My mantra is: “I am happy. I am healthy. I am fit. I am strong”. It is the mantra I go to when I am meditating. It is the mantra I go to when I'm having a down day. Again, it's very helpful to have positive self-talk, and a mantra is just

If you could offer a woman, who has been newly diagnosed, some words of wisdom for her journey, what would you tell her?

If I could offer anyone words of wisdom, I would say that you do not have to know everything in one day. Take everything one small step at a time. And also, look at the big picture. Look at the long-game. What can you do today, right now or with your treatment plan, that might be challenging for days or weeks or months, but that may also give you the best long shot at longevity, health and happiness?

What are you most proud of in your cancer journey?

I'm so proud that I'm able to give back to the cancer community. And to also help women who are hoping never to have a diagnosis in the first place… to make small, manageable changes to become their Healthiest Healthy. And I'm also really proud that for a little Minnesota girl who always dreamed of being on TV, that now at 49, TV isn't my only goal. It’s now helping others become healthier!

How has breast cancer affected your outlook on life and illness?

Cancer has affected my outlook on life in a way that I never saw coming. It has made me appreciate experiences much more than things that are tangible.
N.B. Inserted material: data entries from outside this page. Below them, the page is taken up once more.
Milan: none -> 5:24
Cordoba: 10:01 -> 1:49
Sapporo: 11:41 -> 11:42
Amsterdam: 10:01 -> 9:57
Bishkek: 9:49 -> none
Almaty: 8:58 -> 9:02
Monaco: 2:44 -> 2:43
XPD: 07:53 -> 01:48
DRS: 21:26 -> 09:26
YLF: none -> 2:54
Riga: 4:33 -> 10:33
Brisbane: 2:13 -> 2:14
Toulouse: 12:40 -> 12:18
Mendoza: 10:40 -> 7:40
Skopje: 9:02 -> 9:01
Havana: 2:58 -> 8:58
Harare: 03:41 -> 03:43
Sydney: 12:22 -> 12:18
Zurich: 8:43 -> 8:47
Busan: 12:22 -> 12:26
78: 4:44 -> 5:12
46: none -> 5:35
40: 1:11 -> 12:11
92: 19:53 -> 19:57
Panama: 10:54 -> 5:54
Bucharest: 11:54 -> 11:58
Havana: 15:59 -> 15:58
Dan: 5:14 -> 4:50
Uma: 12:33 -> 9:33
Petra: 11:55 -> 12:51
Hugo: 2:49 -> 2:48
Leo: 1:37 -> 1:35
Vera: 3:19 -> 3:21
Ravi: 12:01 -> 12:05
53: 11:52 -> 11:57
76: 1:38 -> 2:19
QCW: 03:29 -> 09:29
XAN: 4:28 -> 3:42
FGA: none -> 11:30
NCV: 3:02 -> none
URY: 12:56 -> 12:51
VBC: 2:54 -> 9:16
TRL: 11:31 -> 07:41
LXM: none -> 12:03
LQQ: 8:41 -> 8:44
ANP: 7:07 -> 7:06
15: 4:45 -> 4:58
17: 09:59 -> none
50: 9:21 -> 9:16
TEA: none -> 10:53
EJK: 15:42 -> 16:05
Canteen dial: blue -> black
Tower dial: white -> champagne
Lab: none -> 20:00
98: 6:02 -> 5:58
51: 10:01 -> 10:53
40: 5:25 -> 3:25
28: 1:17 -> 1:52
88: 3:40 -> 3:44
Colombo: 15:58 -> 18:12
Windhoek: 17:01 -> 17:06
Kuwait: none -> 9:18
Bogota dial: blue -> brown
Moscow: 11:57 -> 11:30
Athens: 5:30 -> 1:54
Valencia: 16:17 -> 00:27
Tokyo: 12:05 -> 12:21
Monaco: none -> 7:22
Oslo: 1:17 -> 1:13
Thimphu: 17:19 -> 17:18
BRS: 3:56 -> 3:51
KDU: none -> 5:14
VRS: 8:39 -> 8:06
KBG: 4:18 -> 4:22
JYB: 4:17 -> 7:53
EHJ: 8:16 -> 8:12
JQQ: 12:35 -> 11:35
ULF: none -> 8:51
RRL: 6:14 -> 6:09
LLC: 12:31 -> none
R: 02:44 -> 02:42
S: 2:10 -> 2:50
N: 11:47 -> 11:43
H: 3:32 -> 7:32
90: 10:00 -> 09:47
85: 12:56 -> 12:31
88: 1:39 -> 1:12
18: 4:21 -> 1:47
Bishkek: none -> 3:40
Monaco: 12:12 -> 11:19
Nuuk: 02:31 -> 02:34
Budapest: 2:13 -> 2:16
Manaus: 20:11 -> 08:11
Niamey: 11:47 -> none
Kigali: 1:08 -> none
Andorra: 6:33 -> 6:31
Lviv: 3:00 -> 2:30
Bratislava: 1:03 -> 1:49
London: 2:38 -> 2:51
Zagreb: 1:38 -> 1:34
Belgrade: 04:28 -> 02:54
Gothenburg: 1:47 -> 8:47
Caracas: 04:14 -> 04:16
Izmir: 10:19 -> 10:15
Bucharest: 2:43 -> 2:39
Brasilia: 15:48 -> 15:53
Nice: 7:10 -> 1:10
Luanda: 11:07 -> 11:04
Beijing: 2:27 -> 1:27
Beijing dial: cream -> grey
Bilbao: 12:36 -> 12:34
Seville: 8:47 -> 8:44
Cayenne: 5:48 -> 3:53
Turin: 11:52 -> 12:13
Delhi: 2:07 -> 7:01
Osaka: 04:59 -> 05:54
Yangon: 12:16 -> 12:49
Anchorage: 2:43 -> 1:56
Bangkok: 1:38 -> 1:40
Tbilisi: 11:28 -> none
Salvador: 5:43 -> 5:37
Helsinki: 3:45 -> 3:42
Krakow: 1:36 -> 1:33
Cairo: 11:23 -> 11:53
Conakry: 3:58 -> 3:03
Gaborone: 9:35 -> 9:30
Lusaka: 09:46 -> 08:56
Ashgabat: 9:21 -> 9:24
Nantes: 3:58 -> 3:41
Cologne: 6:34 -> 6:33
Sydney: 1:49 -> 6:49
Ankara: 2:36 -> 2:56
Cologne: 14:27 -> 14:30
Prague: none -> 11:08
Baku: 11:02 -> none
It has allowed me to find small moments of mindful gratefulness - the birds chirping or a sunbeam on my face. It's those things that matter most along with quality time with my family. My most precious and loved thing in the world.

Throughout this journey, how have you changed?

I've changed in so many ways because I am empowered now. I am empowered in a way I never thought I could be on this wonderful journey of life. I am on the path of living my Healthiest Healthy. It isn't a destination - it is continual change, ebbing and flowing, moving forward, thriving and sharing it with others.